Research Outline

National Critical Functions

Goals

To understand what is at risk in national critical functions and what is desired to prevent them.

Early Findings

  • National Critical Functions are, "The functions of government and the private sector that are so vital to the United States that their disruption, corruption, or dysfunction would have a debilitating effect on security, national economic security, national public health or safety." The full set of them is available here.
  • The National Risk Management Center (NRMC) has several steps it uses to protect NCFs. Once identifed, it then, "engage[s] with stakeholders to conduct risk analysis ; assess[es] risk from interdependencies and concentrated dependence on technology ; use[s] risk and scenario analysis to build a tiered Risk Register; consider[s] risk and readiness for action to prioritize plans ; convene[s] teams to develop collaborative strategies ; and coordinate[s] risk management and implementation plans."
  • The Cybersecurity and Infrastructure Security Agency works with the NRMC to protect NCFs. Some activities they are now pursuing, now that the NCFs have been determined, include, "Supporting Infrastructure and Programmatic Prioritization, Conducting Detailed Operational and Risk Analysis , Informing Intelligence Collection Requirements , Supporting Incident Management Prioritization , Setting Priorities for Investments in Infrastructure Security and Resilience, Supporting National Security Decision Making."
  • The NCFs were only set in late April, so an elaborate framework for preventing/protecting them has not been officially established.
  • Since 9/11, US policy has evolved to an attitude of system resiliance over asset protection.
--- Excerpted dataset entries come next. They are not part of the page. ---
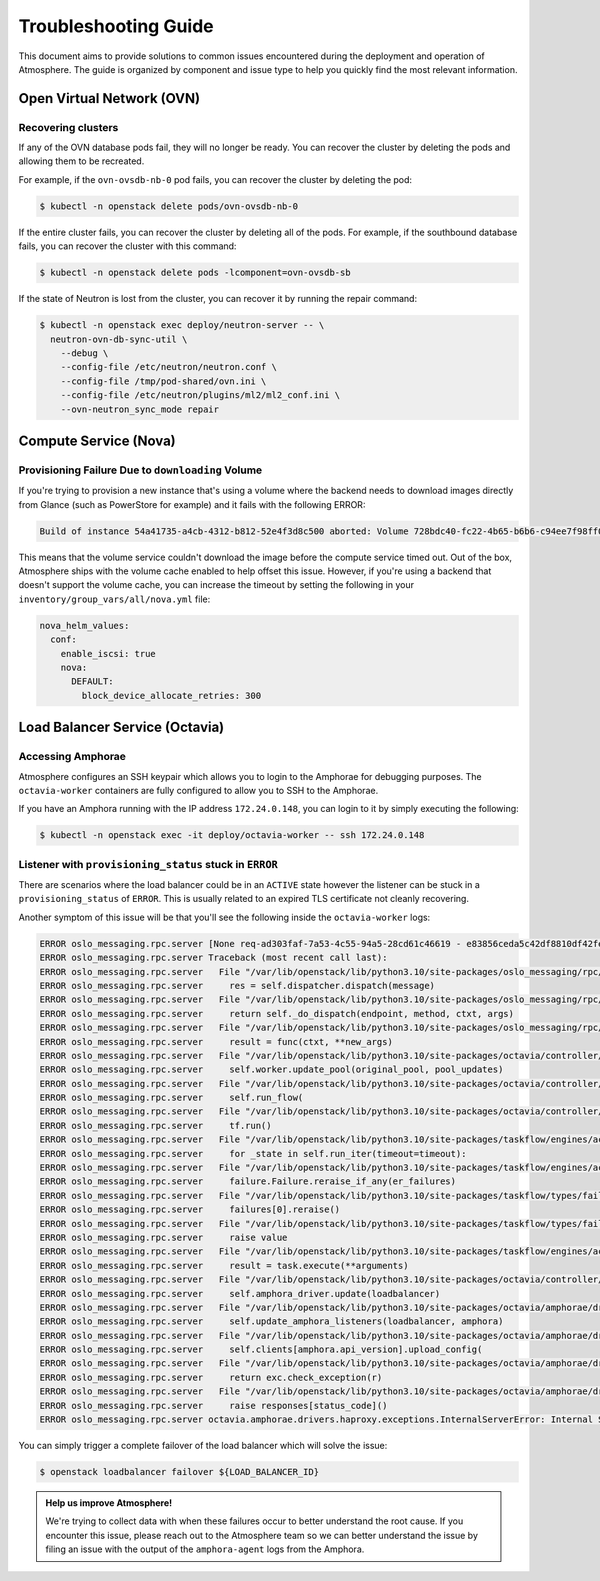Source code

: #####################
Troubleshooting Guide
#####################

This document aims to provide solutions to common issues encountered during the deployment and operation of Atmosphere. The guide is organized by component and issue type to help you quickly find the most relevant information.

**************************
Open Virtual Network (OVN)
**************************

Recovering clusters
===================

If any of the OVN database pods fail, they will no longer be ready. You can
recover the cluster by deleting the pods and allowing them to be recreated.

For example, if the ``ovn-ovsdb-nb-0`` pod fails, you can recover the cluster by
deleting the pod:

.. code-block:: console

    $ kubectl -n openstack delete pods/ovn-ovsdb-nb-0

If the entire cluster fails, you can recover the cluster by deleting all of the
pods. For example, if the southbound database fails, you can recover the
cluster with this command:

.. code-block:: console

    $ kubectl -n openstack delete pods -lcomponent=ovn-ovsdb-sb

If the state of Neutron is lost from the cluster, you can recover it by running
the repair command:

.. code-block:: console

    $ kubectl -n openstack exec deploy/neutron-server -- \
      neutron-ovn-db-sync-util \
        --debug \
        --config-file /etc/neutron/neutron.conf \
        --config-file /tmp/pod-shared/ovn.ini \
        --config-file /etc/neutron/plugins/ml2/ml2_conf.ini \
        --ovn-neutron_sync_mode repair

**********************
Compute Service (Nova)
**********************

Provisioning Failure Due to ``downloading`` Volume
==================================================

If you're trying to provision a new instance that's using a volume where the
backend needs to download images directly from Glance (such as PowerStore for
example) and it fails with the following ERROR:

.. code-block:: text

    Build of instance 54a41735-a4cb-4312-b812-52e4f3d8c500 aborted: Volume 728bdc40-fc22-4b65-b6b6-c94ee7f98ff0 did not finish being created even after we waited 187 seconds or 61 attempts. And its status is downloading.

This means that the volume service couldn't download the image before the
compute service timed out. Out of the box, Atmosphere ships with the volume
cache enabled to help offset this issue. However, if you're using a backend
that doesn't support the volume cache, you can increase the timeout by setting
the following in your ``inventory/group_vars/all/nova.yml`` file:

.. code-block:: yaml

    nova_helm_values:
      conf:
        enable_iscsi: true
        nova:
          DEFAULT:
            block_device_allocate_retries: 300

*******************************
Load Balancer Service (Octavia)
*******************************

Accessing Amphorae
==================

Atmosphere configures an SSH keypair which allows you to login to the Amphorae
for debugging purposes. The ``octavia-worker`` containers are fully configured
to allow you to SSH to the Amphorae.

If you have an Amphora running with the IP address ``172.24.0.148``, you can login
to it by simply executing the following:

.. code-block:: console

    $ kubectl -n openstack exec -it deploy/octavia-worker -- ssh 172.24.0.148


Listener with ``provisioning_status`` stuck in ``ERROR``
========================================================

There are scenarios where the load balancer could be in an ``ACTIVE`` state however
the listener can be stuck in a ``provisioning_status`` of ``ERROR``.  This is usually
related to an expired TLS certificate not cleanly recovering.

Another symptom of this issue will be that you'll see the following inside the
``octavia-worker`` logs:

.. code-block:: text

    ERROR oslo_messaging.rpc.server [None req-ad303faf-7a53-4c55-94a5-28cd61c46619 - e83856ceda5c42df8810df42fef8fc1c - - - -] Exception during message handling: octavia.amphorae.drivers.haproxy.exceptions.InternalServerError: Internal Server Erro
    ERROR oslo_messaging.rpc.server Traceback (most recent call last):
    ERROR oslo_messaging.rpc.server   File "/var/lib/openstack/lib/python3.10/site-packages/oslo_messaging/rpc/server.py", line 165, in _process_incoming
    ERROR oslo_messaging.rpc.server     res = self.dispatcher.dispatch(message)
    ERROR oslo_messaging.rpc.server   File "/var/lib/openstack/lib/python3.10/site-packages/oslo_messaging/rpc/dispatcher.py", line 309, in dispatch
    ERROR oslo_messaging.rpc.server     return self._do_dispatch(endpoint, method, ctxt, args)
    ERROR oslo_messaging.rpc.server   File "/var/lib/openstack/lib/python3.10/site-packages/oslo_messaging/rpc/dispatcher.py", line 229, in _do_dispatch
    ERROR oslo_messaging.rpc.server     result = func(ctxt, **new_args)
    ERROR oslo_messaging.rpc.server   File "/var/lib/openstack/lib/python3.10/site-packages/octavia/controller/queue/v2/endpoints.py", line 90, in update_pool
    ERROR oslo_messaging.rpc.server     self.worker.update_pool(original_pool, pool_updates)
    ERROR oslo_messaging.rpc.server   File "/var/lib/openstack/lib/python3.10/site-packages/octavia/controller/worker/v2/controller_worker.py", line 733, in update_pool
    ERROR oslo_messaging.rpc.server     self.run_flow(
    ERROR oslo_messaging.rpc.server   File "/var/lib/openstack/lib/python3.10/site-packages/octavia/controller/worker/v2/controller_worker.py", line 113, in run_flow
    ERROR oslo_messaging.rpc.server     tf.run()
    ERROR oslo_messaging.rpc.server   File "/var/lib/openstack/lib/python3.10/site-packages/taskflow/engines/action_engine/engine.py", line 247, in run
    ERROR oslo_messaging.rpc.server     for _state in self.run_iter(timeout=timeout):
    ERROR oslo_messaging.rpc.server   File "/var/lib/openstack/lib/python3.10/site-packages/taskflow/engines/action_engine/engine.py", line 340, in run_iter
    ERROR oslo_messaging.rpc.server     failure.Failure.reraise_if_any(er_failures)
    ERROR oslo_messaging.rpc.server   File "/var/lib/openstack/lib/python3.10/site-packages/taskflow/types/failure.py", line 338, in reraise_if_any
    ERROR oslo_messaging.rpc.server     failures[0].reraise()
    ERROR oslo_messaging.rpc.server   File "/var/lib/openstack/lib/python3.10/site-packages/taskflow/types/failure.py", line 350, in reraise
    ERROR oslo_messaging.rpc.server     raise value
    ERROR oslo_messaging.rpc.server   File "/var/lib/openstack/lib/python3.10/site-packages/taskflow/engines/action_engine/executor.py", line 52, in _execute_task
    ERROR oslo_messaging.rpc.server     result = task.execute(**arguments)
    ERROR oslo_messaging.rpc.server   File "/var/lib/openstack/lib/python3.10/site-packages/octavia/controller/worker/v2/tasks/amphora_driver_tasks.py", line 157, in execute
    ERROR oslo_messaging.rpc.server     self.amphora_driver.update(loadbalancer)
    ERROR oslo_messaging.rpc.server   File "/var/lib/openstack/lib/python3.10/site-packages/octavia/amphorae/drivers/haproxy/rest_api_driver.py", line 236, in update
    ERROR oslo_messaging.rpc.server     self.update_amphora_listeners(loadbalancer, amphora)
    ERROR oslo_messaging.rpc.server   File "/var/lib/openstack/lib/python3.10/site-packages/octavia/amphorae/drivers/haproxy/rest_api_driver.py", line 205, in update_amphora_listeners
    ERROR oslo_messaging.rpc.server     self.clients[amphora.api_version].upload_config(
    ERROR oslo_messaging.rpc.server   File "/var/lib/openstack/lib/python3.10/site-packages/octavia/amphorae/drivers/haproxy/rest_api_driver.py", line 758, in upload_config
    ERROR oslo_messaging.rpc.server     return exc.check_exception(r)
    ERROR oslo_messaging.rpc.server   File "/var/lib/openstack/lib/python3.10/site-packages/octavia/amphorae/drivers/haproxy/exceptions.py", line 44, in check_exception
    ERROR oslo_messaging.rpc.server     raise responses[status_code]()
    ERROR oslo_messaging.rpc.server octavia.amphorae.drivers.haproxy.exceptions.InternalServerError: Internal Server Error

You can simply trigger a complete failover of the load balancer which will solve
the issue:

.. code-block:: console

    $ openstack loadbalancer failover ${LOAD_BALANCER_ID}

.. admonition:: Help us improve Atmosphere!
    :class: info

    We're trying to collect data with when these failures occur to better understand
    the root cause. If you encounter this issue, please reach out to the Atmosphere
    team so we can better understand the issue by filing an issue with the output of
    the ``amphora-agent`` logs from the Amphora.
It now reflects a blended approach to CI protection and CI resiliance.
  • The government generally relies on the private sector to voluntarily adopt risk management of critical infrastructure. The main incentives here are improved access to risk management resources from the government and the opportunity to engage and develop risk policy through direct participation.
  • Government regulation for national critical functions is still limited. Where they are regulated, the two roles (regulation and responsibility) are usually separated into separate agencies.
  • This attitude is confirmed to carry on, via information from the Department of Homeland Security. It relies on public-private partnership and voluntary compliance. The CISA released its "Strategic Intent" document in August, which continues to call for private-publioc collaboration. For in-depth information about certain issues like 5G and China (supply chain) are available here.